*** THE DATA ***
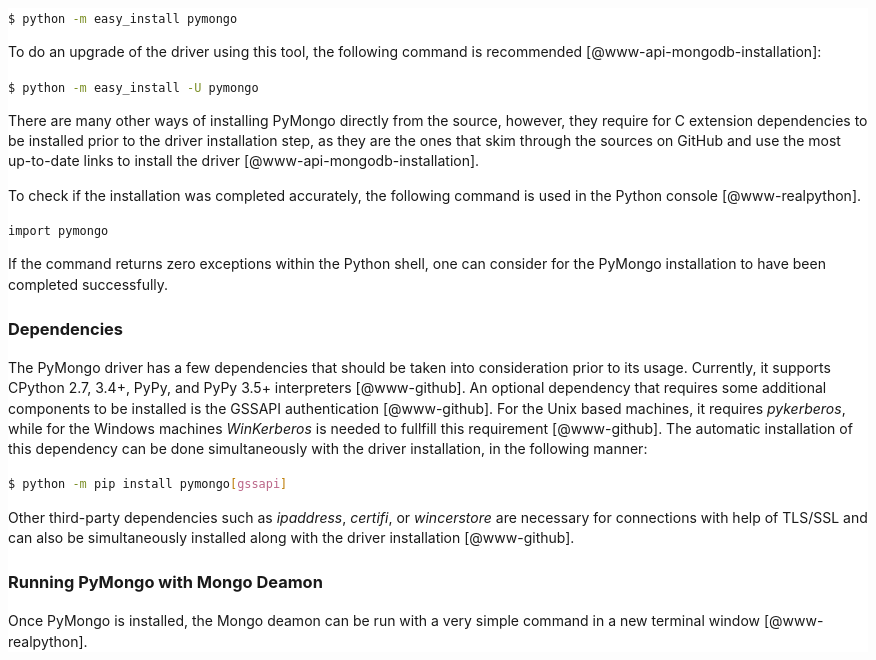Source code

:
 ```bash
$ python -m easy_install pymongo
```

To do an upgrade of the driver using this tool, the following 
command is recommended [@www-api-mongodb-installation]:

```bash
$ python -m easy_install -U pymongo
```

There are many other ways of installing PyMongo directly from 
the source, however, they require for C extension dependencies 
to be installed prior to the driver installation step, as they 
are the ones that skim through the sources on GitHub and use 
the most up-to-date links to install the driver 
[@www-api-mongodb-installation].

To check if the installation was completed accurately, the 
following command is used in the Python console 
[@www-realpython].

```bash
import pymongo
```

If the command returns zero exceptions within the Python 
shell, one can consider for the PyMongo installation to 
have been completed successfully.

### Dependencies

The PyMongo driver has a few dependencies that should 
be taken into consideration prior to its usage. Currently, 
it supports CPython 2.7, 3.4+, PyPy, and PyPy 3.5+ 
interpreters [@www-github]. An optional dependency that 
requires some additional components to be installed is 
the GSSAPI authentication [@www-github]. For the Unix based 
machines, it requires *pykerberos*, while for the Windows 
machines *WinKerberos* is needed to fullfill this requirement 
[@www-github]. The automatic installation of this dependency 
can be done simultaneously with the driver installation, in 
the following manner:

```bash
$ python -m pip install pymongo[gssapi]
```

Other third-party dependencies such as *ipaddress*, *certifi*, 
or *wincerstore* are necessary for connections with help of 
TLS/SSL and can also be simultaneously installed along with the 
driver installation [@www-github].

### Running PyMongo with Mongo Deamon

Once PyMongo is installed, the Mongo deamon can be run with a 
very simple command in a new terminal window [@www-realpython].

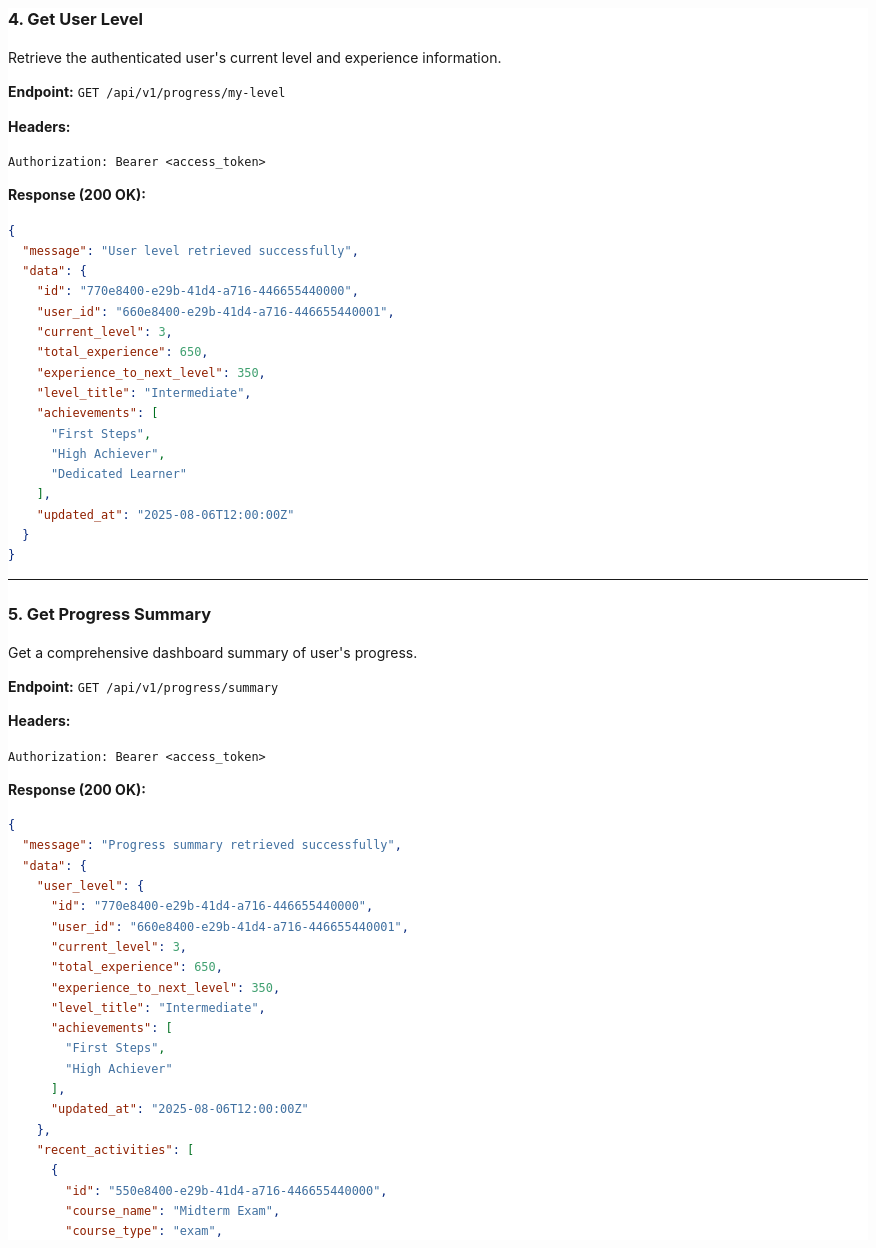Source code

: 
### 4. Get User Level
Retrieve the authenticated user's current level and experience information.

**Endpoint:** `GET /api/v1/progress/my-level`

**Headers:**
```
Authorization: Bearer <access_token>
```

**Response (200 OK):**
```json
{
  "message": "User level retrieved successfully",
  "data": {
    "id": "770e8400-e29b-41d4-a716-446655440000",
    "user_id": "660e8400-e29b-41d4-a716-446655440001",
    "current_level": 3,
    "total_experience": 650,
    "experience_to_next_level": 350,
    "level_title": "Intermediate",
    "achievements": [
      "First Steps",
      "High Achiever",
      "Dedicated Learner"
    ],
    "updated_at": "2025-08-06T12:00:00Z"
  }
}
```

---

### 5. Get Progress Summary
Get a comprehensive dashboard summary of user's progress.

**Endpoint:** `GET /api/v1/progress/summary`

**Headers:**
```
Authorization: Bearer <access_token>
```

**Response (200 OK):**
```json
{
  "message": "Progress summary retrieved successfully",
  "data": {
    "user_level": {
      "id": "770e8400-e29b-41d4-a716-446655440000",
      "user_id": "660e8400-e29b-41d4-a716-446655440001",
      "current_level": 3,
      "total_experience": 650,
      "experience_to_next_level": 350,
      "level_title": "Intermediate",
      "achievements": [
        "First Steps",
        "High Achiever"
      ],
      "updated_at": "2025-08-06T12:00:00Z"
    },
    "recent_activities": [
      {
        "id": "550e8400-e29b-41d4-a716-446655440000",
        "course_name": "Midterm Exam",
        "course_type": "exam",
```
*** End of THE DATA ***
[EXERCISE OBJECTIVE]
Working from the entries above, filter out every line that lacks "requires" and copy what remains.

[ANSWER TO THIS TASK]
requires some additional components to be installed is 
machines, it requires *pykerberos*, while for the Windows 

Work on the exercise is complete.